On a beaucoup glosé déjà sur la nouvelle, « Pierre Ménard, auteur du Quichotte », de Borgès, paru dans le recueil Fictions.
On y voit un auteur, Ménard, qui réécrit mot à mot les chapitres IX et XXXVIII de la première partie du Don Quichotte et un fragment du chapitre XXII. « Il ne voulait pas composer un autre Quichotte - ce qui est facile - mais le Quichotte. Inutile d'ajouter qu'il n'envisagea jamais une transcription mécanique de l'original ; il ne se proposait pas de le copier. Son admirable ambition était de reproduire quelques pages qui coïncideraient - mot à mot et ligne à ligne - avec celles de Miguel de Cervantès. »
Mais pas en s'identifiant à Cervantès: en restant lui-même, Pierre Ménard.
Du coup, on ne lit pas le texte de Cervantès et le texte de Ménard de la même façon, même s'ils sont identiques.
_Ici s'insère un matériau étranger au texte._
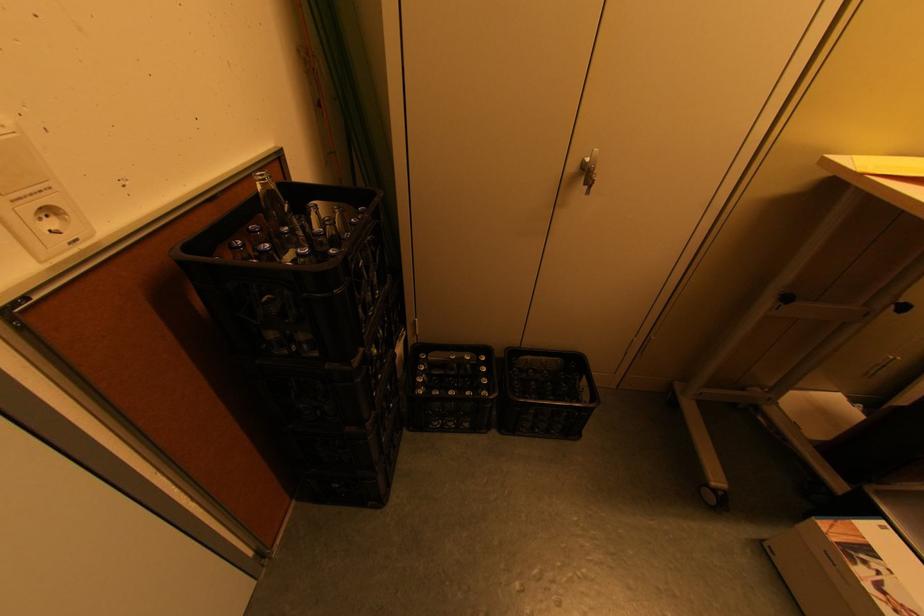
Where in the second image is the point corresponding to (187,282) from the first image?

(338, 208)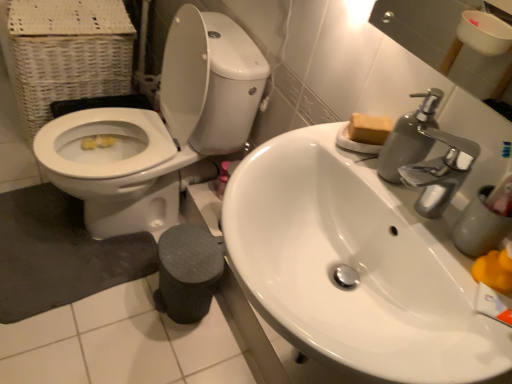
Where is `vacant space to the left of metallic gray soap dispenser at upper right`? vacant space to the left of metallic gray soap dispenser at upper right is located at coordinates (323, 148).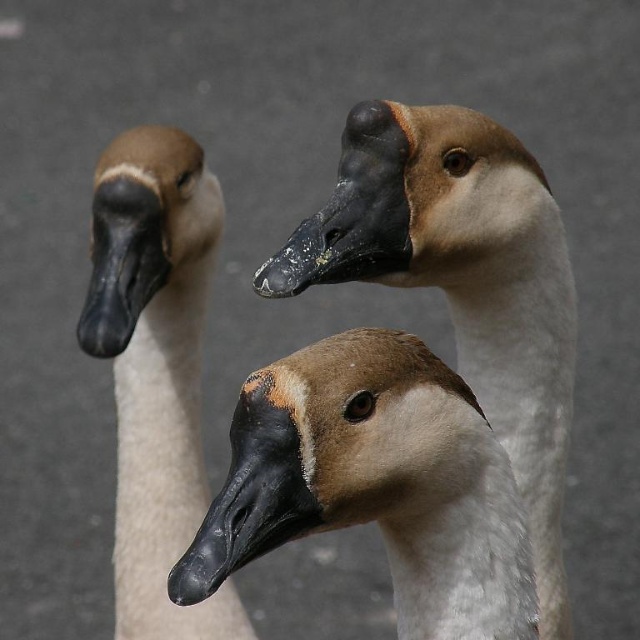
You are a photographer trying to capture a group photo of the brown matte swan at center and the matte black goose head at left. If you want to ensure both subjects are fully visible in the frame without cropping, which subject requires more space horizontally?

The brown matte swan at center requires more horizontal space because its width surpasses that of the matte black goose head at left.

You are a photographer aiming to capture a photo where the brown matte swan at center and the matte brown goose at left are both in focus. Given that your camera can only focus on objects within a 20 cm height difference, will the height difference between them cause any focusing issues?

Le style de l'un est contemporain à son époque, celui de l'autre archaïque. Les intentions sont différentes: critique des romans de chevaleries, ou roman historique, etc.
Moralité: chaque lecteur réécrit le livre qu'il lit, d'après l'époque où il le lit, d’après ses connaissances, sa culture, etc.
On le sait bien quand on parle d'un roman qu'on a aimé à quelqu'un qui l'a aimé aussi: il semble souvent que ce ne soit pas le même.